_Work to complete_
Every line of the records that holds the word "Innerhalb" should be copied out.

Collection entries
____________

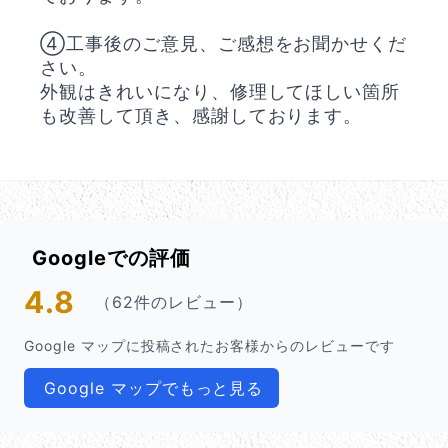
④工事後のご意見、ご感想をお聞かせくだ
さい。
外観はきれいになり、修理してほしい箇所
も改善して頂き、感謝しております。
Googleでの評価
4.8
（62件のレビュー）
Google マップに投稿されたお客様からのレビューです
Google マップでもっと見る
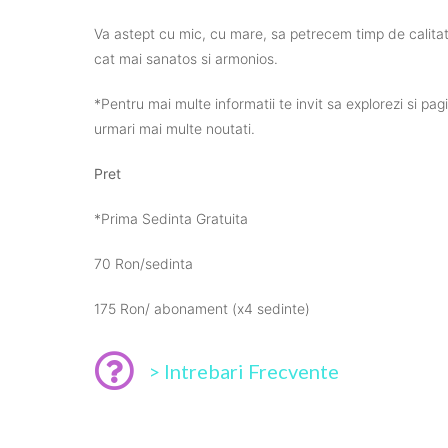
Va
astept
cu mic, cu mare,
sa
petrecem
timp
de
calita
cat
mai
sanatos
si
armonios
.
*
Pentru
mai
multe
informatii
te
invit
sa
explorezi
si
pag
urmari
mai
multe
noutati.
Pret
*Prima Sedinta Gratuita
70 Ron/
sedinta
175 Ron/
abonament
(x4
sedinte
)
> Intrebari Frecvente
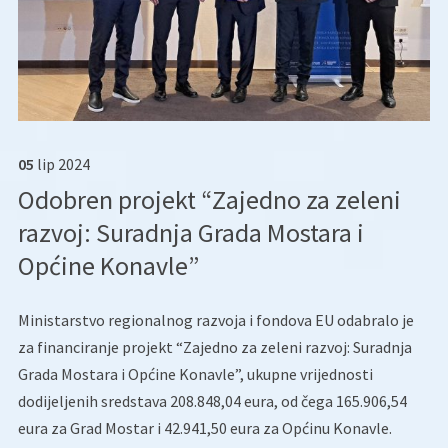
05
lip
2024
Odobren projekt “Zajedno za zeleni
razvoj: Suradnja Grada Mostara i
Općine Konavle”
Ministarstvo regionalnog razvoja i fondova EU odabralo je
za financiranje projekt “Zajedno za zeleni razvoj: Suradnja
Grada Mostara i Općine Konavle”, ukupne vrijednosti
dodijeljenih sredstava 208.848,04 eura, od čega 165.906,54
eura za Grad Mostar i 42.941,50 eura za Općinu Konavle.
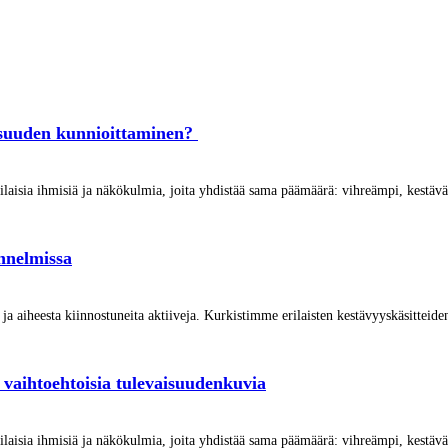
isuuden kunnioittaminen?
ilaisia ihmisiä ja näkökulmia, joita yhdistää sama päämäärä: vihreämpi, kestä
unnelmissa
a ja aiheesta kiinnostuneita aktiiveja. Kurkistimme erilaisten kestävyyskäsitt
– vaihtoehtoisia tulevaisuudenkuvia
ilaisia ihmisiä ja näkökulmia, joita yhdistää sama päämäärä: vihreämpi, kestä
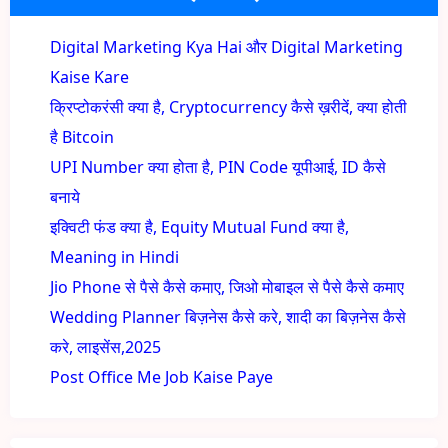
Digital Marketing Kya Hai और Digital Marketing
Kaise Kare
क्रिप्टोकरंसी क्या है, Cryptocurrency कैसे ख़रीदें, क्या होती
है Bitcoin
UPI Number क्या होता है, PIN Code यूपीआई, ID कैसे
बनाये
इक्विटी फंड क्या है, Equity Mutual Fund क्या है,
Meaning in Hindi
Jio Phone से पैसे कैसे कमाए, जिओ मोबाइल से पैसे कैसे कमाए
Wedding Planner बिज़नेस कैसे करे, शादी का बिज़नेस कैसे
करे, लाइसेंस,2025
Post Office Me Job Kaise Paye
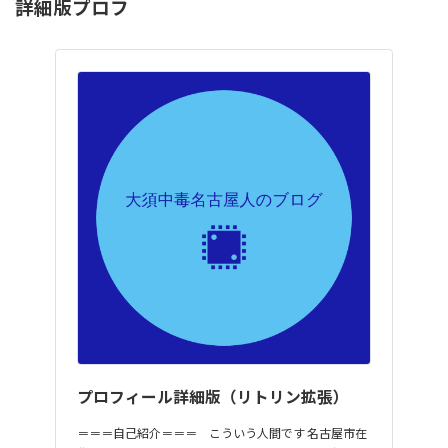
詳細版プロフ
プロフィール詳細版（リトリン拡張）
＝＝＝自己紹介＝＝＝ こういう人間です 名古屋市在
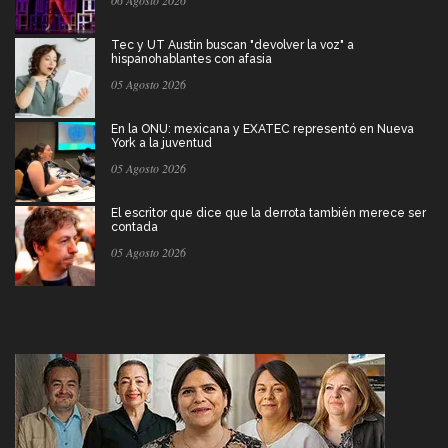
Tec y UT Austin buscan "devolver la voz" a
hispanohablantes con afasia
05 Agosto 2026
En la ONU: mexicana y EXATEC representó en Nueva
York a la juventud
05 Agosto 2026
El escritor que dice que la derrota también merece ser
contada
05 Agosto 2026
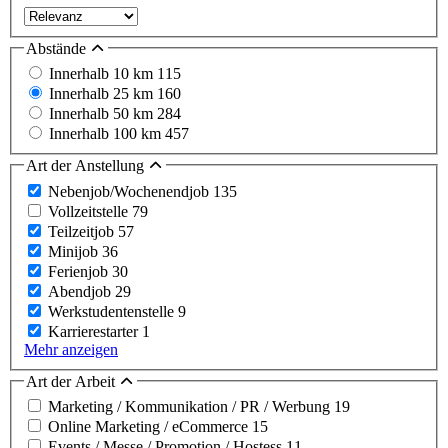
Abstände
Innerhalb 10 km
115
Innerhalb 25 km
160
Innerhalb 50 km
284
Innerhalb 100 km
457
Art der Anstellung
Nebenjob/Wochenendjob
135
Vollzeitstelle
79
Teilzeitjob
57
Minijob
36
Ferienjob
30
Abendjob
29
Werkstudentenstelle
9
Karrierestarter
1
Mehr anzeigen
Art der Arbeit
Marketing / Kommunikation / PR / Werbung
19
Online Marketing / eCommerce
15
Events / Messe / Promotion / Hostess
11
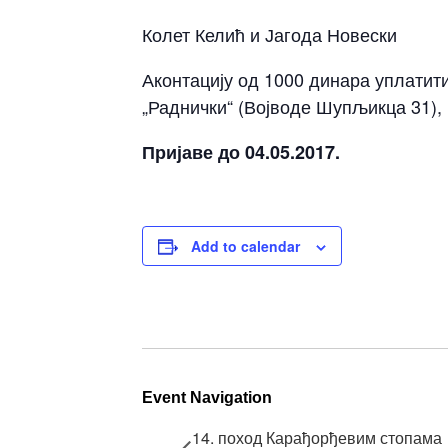
Колет Келић и Јагода Новески
Аконтацију од 1000 динара уплатити
„Раднички“ (Војводе Шупљикца 31), 
Пријаве до 04.05.2017.
Add to calendar
Event Navigation
14. поход Карађорђевим стопама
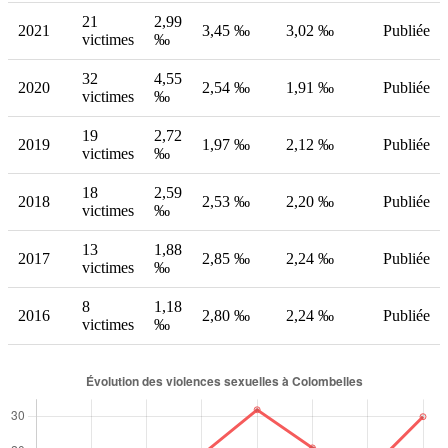
21
2,99
2021
3,45 ‰
3,02 ‰
Publiée
victimes
‰
32
4,55
2020
2,54 ‰
1,91 ‰
Publiée
victimes
‰
19
2,72
2019
1,97 ‰
2,12 ‰
Publiée
victimes
‰
18
2,59
2018
2,53 ‰
2,20 ‰
Publiée
victimes
‰
13
1,88
2017
2,85 ‰
2,24 ‰
Publiée
victimes
‰
8
1,18
2016
2,80 ‰
2,24 ‰
Publiée
victimes
‰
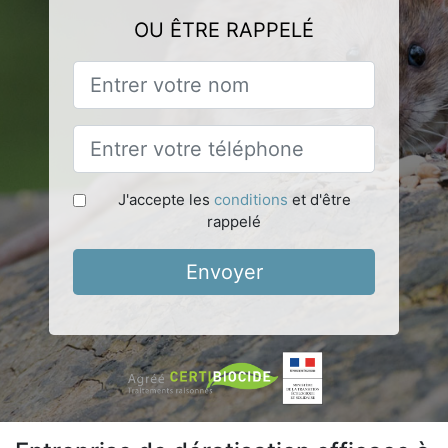
OU ÊTRE RAPPELÉ
J'accepte les
conditions
et d'être
rappelé
Envoyer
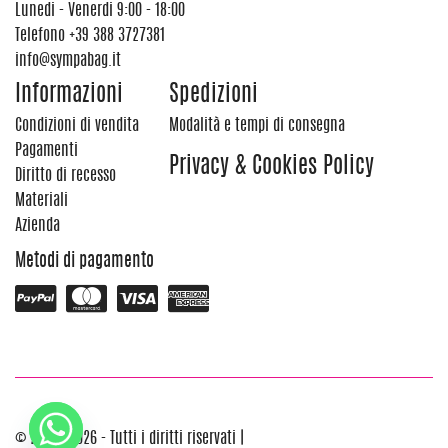
Lunedi - Venerdi 9:00 - 18:00
Telefono
+39 388 3727381
info@sympabag.it
Informazioni
Spedizioni
Condizioni di vendita
Modalità e tempi di consegna
Pagamenti
Privacy & Cookies Policy
Diritto di recesso
Materiali
Azienda
Metodi di pagamento
© 2012 - 2026 - Tutti i diritti riservati |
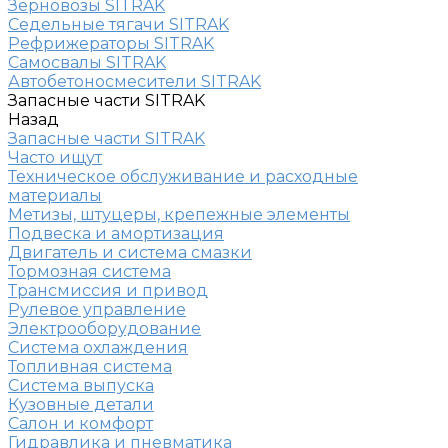
Зерновозы SITRAK
Седельные тягачи SITRAK
Рефрижераторы SITRAK
Самосвалы SITRAK
Автобетоносмесители SITRAK
Запасные части SITRAK
Назад
Запасные части SITRAK
Часто ищут
Техническое обслуживание и расходные
материалы
Метизы, штуцеры, крепежные элементы
Подвеска и амортизация
Двигатель и система смазки
Тормозная система
Трансмиссия и привод
Рулевое управление
Электрооборудование
Система охлаждения
Топливная система
Система выпуска
Кузовные детали
Салон и комфорт
Гидравлика и пневматика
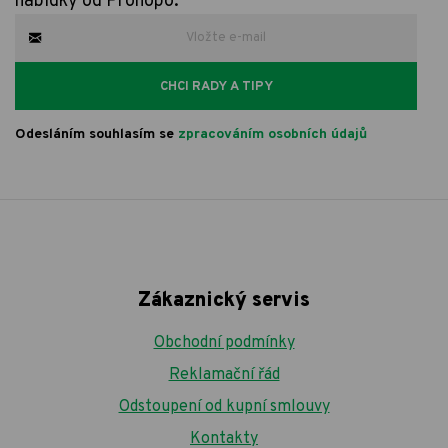
nabídky od Prohopo.
CHCI RADY A TIPY
Odesláním souhlasím se
zpracováním osobních údajů
Zákaznický servis
Obchodní podmínky
Reklamační řád
Odstoupení od kupní smlouvy
Kontakty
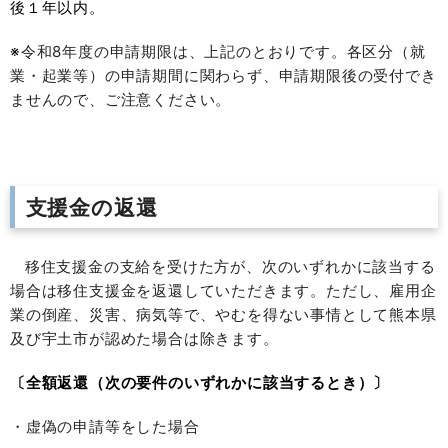
後１年以内。
※
令和8年度の申請期限は、上記のとおりです。各区分（就
業・起業等）の申請期間に関わらず、申請期限後の受付でき
ませんので、ご注意ください。
支援金の返還
移住支援金の支給を受けた方が、次のいずれかに該当する
場合は移住支援金を返還していただきます。ただし、雇用企
業の倒産、災害、病気等で、やむを得ない事情として熊本県
及び宇土市が認めた場合は除きます。
〔全額返還（次の要件のいずれかに該当するとき）〕
・虚偽の申請等をした場合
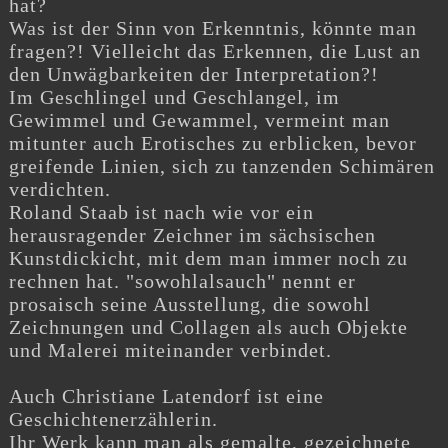
hat?
Was ist der Sinn von Erkenntnis, könnte man
fragen?! Vielleicht das Erkennen, die Lust an
den Unwägbarkeiten der Interpretation?!
Im Geschlingel und Geschlangel, im
Gewimmel und Gewammel, vermeint man
mitunter auch Erotisches zu erblicken, bevor
greifende Linien, sich zu tanzenden Schimären
verdichten.
Roland Staab ist nach wie vor ein
herausragender Zeichner im sächsischen
Kunstdickicht, mit dem man immer noch zu
rechnen hat. "sowohlalsauch" nennt er
prosaisch seine Ausstellung, die sowohl
Zeichnungen und Collagen als auch Objekte
und Malerei miteinander verbindet.
Auch Christiane Latendorf ist eine
Geschichtenerzählerin.
Ihr Werk kann man als gemalte, gezeichnete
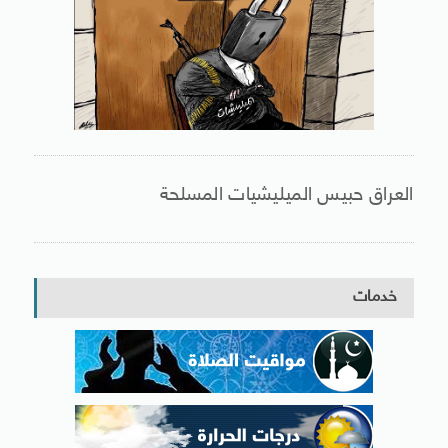
العراق حبيس الميليشيات المسلحة
خدمات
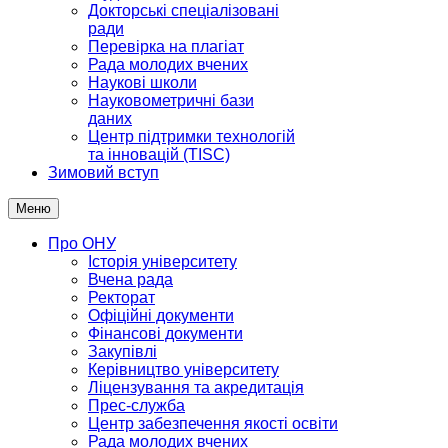
Докторські спеціалізовані
ради
Перевірка на плагіат
Рада молодих вчених
Наукові школи
Науковометричні бази
даних
Центр підтримки технологій
та інновацій (TISC)
Зимовий вступ
Меню
Про ОНУ
Історія університету
Вчена рада
Ректорат
Офіційні документи
Фінансові документи
Закупівлі
Керівництво університету
Ліцензування та акредитація
Прес-служба
Центр забезпечення якості освіти
Рада молодих вчених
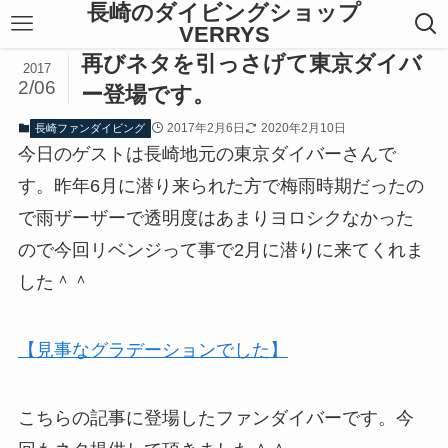
長崎のダイビングショップ
VERRYS
再びネタを引っさげて東京ダイバ
2017
2/06
ー登場です。
2017年2月6日
2020年2月10日
長崎ファンダイビング
今日のゲストは長崎地元の東京ダイバーさんで
す。昨年6月に潜り来られた方で梅雨時期だったの
で雨ザーザーで透明度はあまりヨロシクなかった
ので今回リベンジって事で2月に潜りに来てくれま
した＾＾
【見事なグラデーションでした】
こちらの記事に登場したファンダイバーです。今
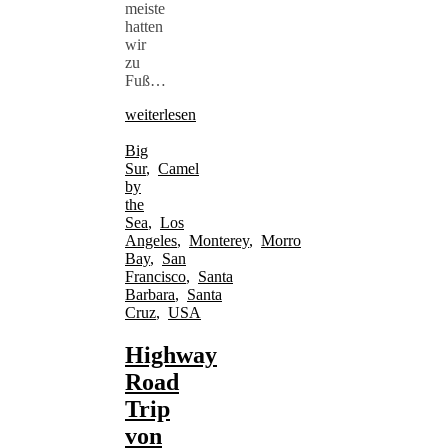
meiste
hatten
wir
zu
Fuß…
weiterlesen
Big
Sur
,
Camel
by
the
Sea
,
Los
Angeles
,
Monterey
,
Morro
Bay
,
San
Francisco
,
Santa
Barbara
,
Santa
Cruz
,
USA
Highway
Road
Trip
von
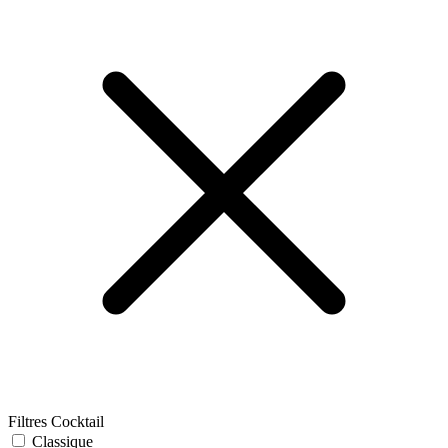
Filtres Cocktail
Classique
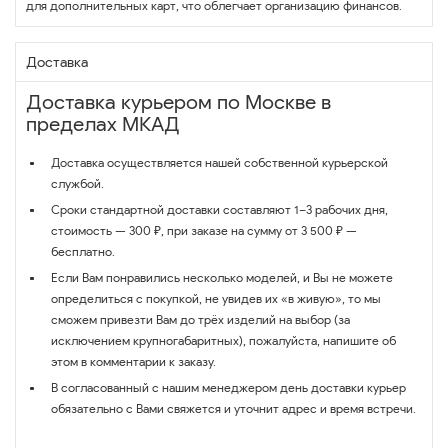
для дополнительных карт, что облегчает организацию финансов.
Доставка
Доставка курьером по Москве в
пределах МКАД
Доставка осуществляется нашей собственной курьерской
службой.
Сроки стандартной доставки составляют 1–3 рабочих дня,
стоимость — 300 ₽, при заказе на сумму от 3 500 ₽ —
бесплатно.
Если Вам понравились несколько моделей, и Вы не можете
определиться с покупкой, не увидев их «в живую», то мы
сможем привезти Вам до трёх изделий на выбор (за
исключением крупногабаритных), пожалуйста, напишите об
этом в комментарии к заказу.
В согласованный с нашим менеджером день доставки курьер
обязательно с Вами свяжется и уточнит адрес и время встречи.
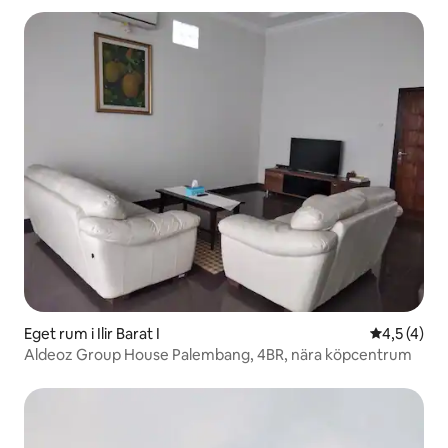
Eget rum i Ilir Barat I
4,5 av 5 i
4,5 (4)
Aldeoz Group House Palembang, 4BR, nära köpcentrum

____________

_Task answer_
Innerhalb 10 km
Innerhalb 25 km
Innerhalb 50 km
Innerhalb 100 km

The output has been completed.